Power Coalition for Equity and Justice
Executing A “People’s Agenda” for Louisiana’s Future Amplifying Voices, Expanding Power
In Louisiana, Black-led social justice organizations are tackling big problems. Dismal facts and figures lay bare the interconnected structures of discrimination and exploitation in Louisiana, which has the highest rate of incarceration in the country. Residents frequently confront the devastating consequences of climate change, facing off against extreme weather and heat that threatens their lives and communities. More than two hundred thousand Louisianans live in extremely low-income households. The state is one of only five in the United States that does not have its own minimum wage. Unemployment, high across Louisiana, disproportionately affects the state’s Black population and caps benefits at $247 a week maximum, the lowest in the nation. It should be no surprise, then, that the state leads the country in food insecurity. The challenge is formidable.
The Power Coalition for Equity and Justice understands and respects the often-unheralded work of the grassroots BIPOC-led organizations confronting these enormous challenges in Louisiana. Wanting to elevate and nurture that work rather than duplicate it, the Power Coalition formed as a statewide POC-led civic engagement umbrella organization. The Power Coalition focuses on coordinating with, advocating for, and building capacity among grassroots activists working throughout the state, bringing people-centered organizations together in order to amplify their voices and expand their power.
The Power Coalition’s strategy and agenda are entirely informed by the collective expertise of a core set of “anchor partners,” organizations across the state active in advancing the cause of equity, justice, and liberation for Black and brown communities. Those anchor partners include organizations working in criminal justice reform, voting rights, worker’s rights, and housing.
Broadly speaking, the Power Coalition’s collective agenda, called the “People’s Agenda,” is centered on two deceptively simple ideas: equity and justice. Equity, as director of strategic partnerships Morgan Shannon explained, “is making sure that folks have what they need to be able to thrive and survive,” while justice is “righting the wrongs of the past.”

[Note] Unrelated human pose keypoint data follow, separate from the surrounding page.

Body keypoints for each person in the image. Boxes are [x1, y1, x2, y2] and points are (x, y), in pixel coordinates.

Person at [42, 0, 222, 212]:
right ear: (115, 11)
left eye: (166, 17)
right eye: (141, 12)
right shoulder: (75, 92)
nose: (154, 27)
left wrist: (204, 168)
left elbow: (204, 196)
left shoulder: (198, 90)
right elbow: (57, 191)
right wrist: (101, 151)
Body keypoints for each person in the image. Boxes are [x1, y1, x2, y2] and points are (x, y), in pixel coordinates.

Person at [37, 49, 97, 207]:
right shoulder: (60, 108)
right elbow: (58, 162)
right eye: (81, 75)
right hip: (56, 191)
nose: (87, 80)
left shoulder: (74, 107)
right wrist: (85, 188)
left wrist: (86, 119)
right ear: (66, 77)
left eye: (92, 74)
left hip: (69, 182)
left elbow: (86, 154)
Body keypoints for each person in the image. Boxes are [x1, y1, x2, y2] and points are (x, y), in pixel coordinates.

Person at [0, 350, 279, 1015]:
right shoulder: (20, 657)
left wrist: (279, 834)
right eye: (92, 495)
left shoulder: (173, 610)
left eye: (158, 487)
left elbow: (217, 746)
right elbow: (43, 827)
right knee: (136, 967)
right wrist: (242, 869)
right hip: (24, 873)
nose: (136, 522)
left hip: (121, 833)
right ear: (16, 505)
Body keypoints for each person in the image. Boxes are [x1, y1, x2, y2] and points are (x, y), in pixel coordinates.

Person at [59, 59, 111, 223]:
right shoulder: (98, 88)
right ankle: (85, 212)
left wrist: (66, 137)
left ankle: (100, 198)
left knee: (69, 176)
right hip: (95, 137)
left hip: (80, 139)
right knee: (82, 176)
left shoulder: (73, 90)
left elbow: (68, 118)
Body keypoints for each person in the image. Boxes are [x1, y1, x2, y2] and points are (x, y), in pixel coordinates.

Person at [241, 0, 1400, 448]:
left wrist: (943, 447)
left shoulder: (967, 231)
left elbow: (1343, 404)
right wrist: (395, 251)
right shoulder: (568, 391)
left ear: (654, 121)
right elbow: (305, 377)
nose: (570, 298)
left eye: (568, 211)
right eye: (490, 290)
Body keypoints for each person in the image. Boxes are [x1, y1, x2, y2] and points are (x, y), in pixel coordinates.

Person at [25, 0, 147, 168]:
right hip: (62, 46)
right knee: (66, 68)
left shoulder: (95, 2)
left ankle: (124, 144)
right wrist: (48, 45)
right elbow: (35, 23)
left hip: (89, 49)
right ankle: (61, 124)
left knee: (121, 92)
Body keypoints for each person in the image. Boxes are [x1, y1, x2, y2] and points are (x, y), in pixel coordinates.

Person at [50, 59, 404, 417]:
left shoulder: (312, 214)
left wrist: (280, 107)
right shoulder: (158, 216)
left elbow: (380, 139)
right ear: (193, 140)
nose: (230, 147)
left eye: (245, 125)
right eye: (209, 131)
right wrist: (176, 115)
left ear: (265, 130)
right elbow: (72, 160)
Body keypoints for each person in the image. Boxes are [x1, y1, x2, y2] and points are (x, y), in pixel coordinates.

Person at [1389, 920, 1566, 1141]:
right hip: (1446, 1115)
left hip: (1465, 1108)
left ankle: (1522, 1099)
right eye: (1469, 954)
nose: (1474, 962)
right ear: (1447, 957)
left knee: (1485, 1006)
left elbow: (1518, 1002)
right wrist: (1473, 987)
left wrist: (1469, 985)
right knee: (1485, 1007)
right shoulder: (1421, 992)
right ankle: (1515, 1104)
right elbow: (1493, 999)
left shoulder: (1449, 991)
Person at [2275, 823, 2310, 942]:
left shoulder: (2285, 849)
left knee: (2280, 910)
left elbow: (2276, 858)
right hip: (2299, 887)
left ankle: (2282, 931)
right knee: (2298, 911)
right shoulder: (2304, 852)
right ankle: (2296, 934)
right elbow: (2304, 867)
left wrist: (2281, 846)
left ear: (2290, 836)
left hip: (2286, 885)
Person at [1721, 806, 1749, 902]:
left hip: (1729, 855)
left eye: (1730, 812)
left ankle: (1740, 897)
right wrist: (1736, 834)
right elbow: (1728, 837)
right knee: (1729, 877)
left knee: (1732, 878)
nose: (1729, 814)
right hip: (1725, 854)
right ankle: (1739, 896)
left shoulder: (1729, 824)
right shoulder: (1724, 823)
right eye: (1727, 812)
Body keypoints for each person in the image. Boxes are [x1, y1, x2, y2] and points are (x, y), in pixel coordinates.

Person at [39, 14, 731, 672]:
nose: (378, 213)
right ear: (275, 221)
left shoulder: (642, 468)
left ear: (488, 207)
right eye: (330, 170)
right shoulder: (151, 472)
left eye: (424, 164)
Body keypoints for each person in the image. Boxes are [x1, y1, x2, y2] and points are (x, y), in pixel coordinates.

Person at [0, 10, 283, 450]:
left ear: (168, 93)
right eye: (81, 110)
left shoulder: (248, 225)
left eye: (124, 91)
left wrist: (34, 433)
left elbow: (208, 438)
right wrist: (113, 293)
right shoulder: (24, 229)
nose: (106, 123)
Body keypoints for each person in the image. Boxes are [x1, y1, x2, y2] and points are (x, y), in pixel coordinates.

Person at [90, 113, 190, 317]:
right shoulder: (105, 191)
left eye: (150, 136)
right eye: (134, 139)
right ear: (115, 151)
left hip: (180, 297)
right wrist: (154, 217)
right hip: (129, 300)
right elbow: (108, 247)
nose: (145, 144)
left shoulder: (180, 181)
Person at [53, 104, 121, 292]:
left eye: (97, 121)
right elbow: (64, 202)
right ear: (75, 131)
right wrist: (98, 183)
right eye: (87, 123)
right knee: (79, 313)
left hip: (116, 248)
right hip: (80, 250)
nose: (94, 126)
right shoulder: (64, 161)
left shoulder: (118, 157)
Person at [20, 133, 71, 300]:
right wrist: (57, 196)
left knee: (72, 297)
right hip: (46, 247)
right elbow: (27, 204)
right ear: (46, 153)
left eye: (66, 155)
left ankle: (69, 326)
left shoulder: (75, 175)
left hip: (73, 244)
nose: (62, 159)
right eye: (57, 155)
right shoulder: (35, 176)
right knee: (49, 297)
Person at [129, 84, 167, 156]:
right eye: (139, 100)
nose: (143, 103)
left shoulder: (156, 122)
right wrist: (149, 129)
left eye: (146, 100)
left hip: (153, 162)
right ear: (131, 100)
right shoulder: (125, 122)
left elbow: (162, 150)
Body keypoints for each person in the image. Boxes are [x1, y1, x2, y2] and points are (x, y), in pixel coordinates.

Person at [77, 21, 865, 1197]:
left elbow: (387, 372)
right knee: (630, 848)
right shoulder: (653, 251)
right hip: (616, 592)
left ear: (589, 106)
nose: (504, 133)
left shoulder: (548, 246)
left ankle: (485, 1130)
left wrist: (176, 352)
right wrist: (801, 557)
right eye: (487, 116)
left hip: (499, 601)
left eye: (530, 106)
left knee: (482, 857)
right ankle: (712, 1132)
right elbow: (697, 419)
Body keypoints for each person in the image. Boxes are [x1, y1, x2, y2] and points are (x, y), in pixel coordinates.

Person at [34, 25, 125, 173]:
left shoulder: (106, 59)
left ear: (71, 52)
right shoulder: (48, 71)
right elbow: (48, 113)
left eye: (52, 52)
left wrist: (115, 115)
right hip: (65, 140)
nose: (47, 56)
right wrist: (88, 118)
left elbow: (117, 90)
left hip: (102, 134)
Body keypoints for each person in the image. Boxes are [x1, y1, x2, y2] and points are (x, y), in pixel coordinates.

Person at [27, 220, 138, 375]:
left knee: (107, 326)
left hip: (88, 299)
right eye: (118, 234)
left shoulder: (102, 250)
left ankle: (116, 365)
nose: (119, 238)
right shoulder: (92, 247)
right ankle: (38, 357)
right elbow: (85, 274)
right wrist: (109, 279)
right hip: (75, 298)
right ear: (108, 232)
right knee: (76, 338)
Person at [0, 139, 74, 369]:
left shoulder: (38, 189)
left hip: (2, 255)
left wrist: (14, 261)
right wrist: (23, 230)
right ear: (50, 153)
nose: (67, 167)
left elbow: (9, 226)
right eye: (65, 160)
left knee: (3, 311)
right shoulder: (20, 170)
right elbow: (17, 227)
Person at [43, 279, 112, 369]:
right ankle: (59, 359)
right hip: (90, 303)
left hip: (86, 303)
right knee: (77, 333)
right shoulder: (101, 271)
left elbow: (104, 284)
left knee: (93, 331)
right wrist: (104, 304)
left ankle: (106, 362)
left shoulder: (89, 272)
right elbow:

The coalition, then, wants to empower citizens to confront the overlapping structures of racial and class discrimination and marginalization in their communities. Its agenda works to challenge public policy that privileges corporations over community, impoverishes and targets Black and brown communities for over-policing and mass incarceration, and leaves citizens hungry and living in unsafe, tenuous conditions. Those values are reflected in the four core pillars of the coalition’s work: true economic opportunity, sustained criminal justice reform, fiscal fairness, and equitable redistricting.
The Power Coalition functions as an organizer and executor of the People’s Agenda. It builds coalitions across the state and within local communities among activists and justice organizations. It serves as policy advocate, engaging with elected officials to advance policy changes and coordinating statewide campaigns on issues like voting rights, criminal justice reform, and minimum wage instatement. It also acts as a research hub and information clearinghouse, gathering data, providing training, and amplifying programs and resources serving Louisiana’s citizens.
For Power Coalition leaders, capacity-building represents an underappreciated but deeply impactful area of the coalition’s work–with massive reverberating effects. One program, the She Leads: Community Activist Fellowship, reflects the organization’s significant investment in the leadership of women of color. Participants are active and engaged advocates in their own right, precisely the sort of leaders that the Power Coalition seeks to cultivate and support. Fellows are granted a small sum of seed money, technical assistance, leadership training, and mentorship opportunities as they take on big fights.
The Power Coalition knows that to invest in Black female leadership is to change the course of life in under-resourced communities. Shannon cited one recent fellow’s work as a ringing example of the fellowship’s potential revolutionary impact. As executive director of a prison reform coalition, the fellow successfully blocked the opening of a prison in her parish and is now leading the search for a new sheriff. Cohort by cohort, the She Leads: Community Activist Fellowship is building a network of Louisiana Black female leaders on the bleeding edge of transformation in the state.
The Power Coalition’s collaborative model keeps them rooted in the lived experiences and values of grassroots organizers. Working together, the coalition can have an impact greater than even the sum of its formidable parts.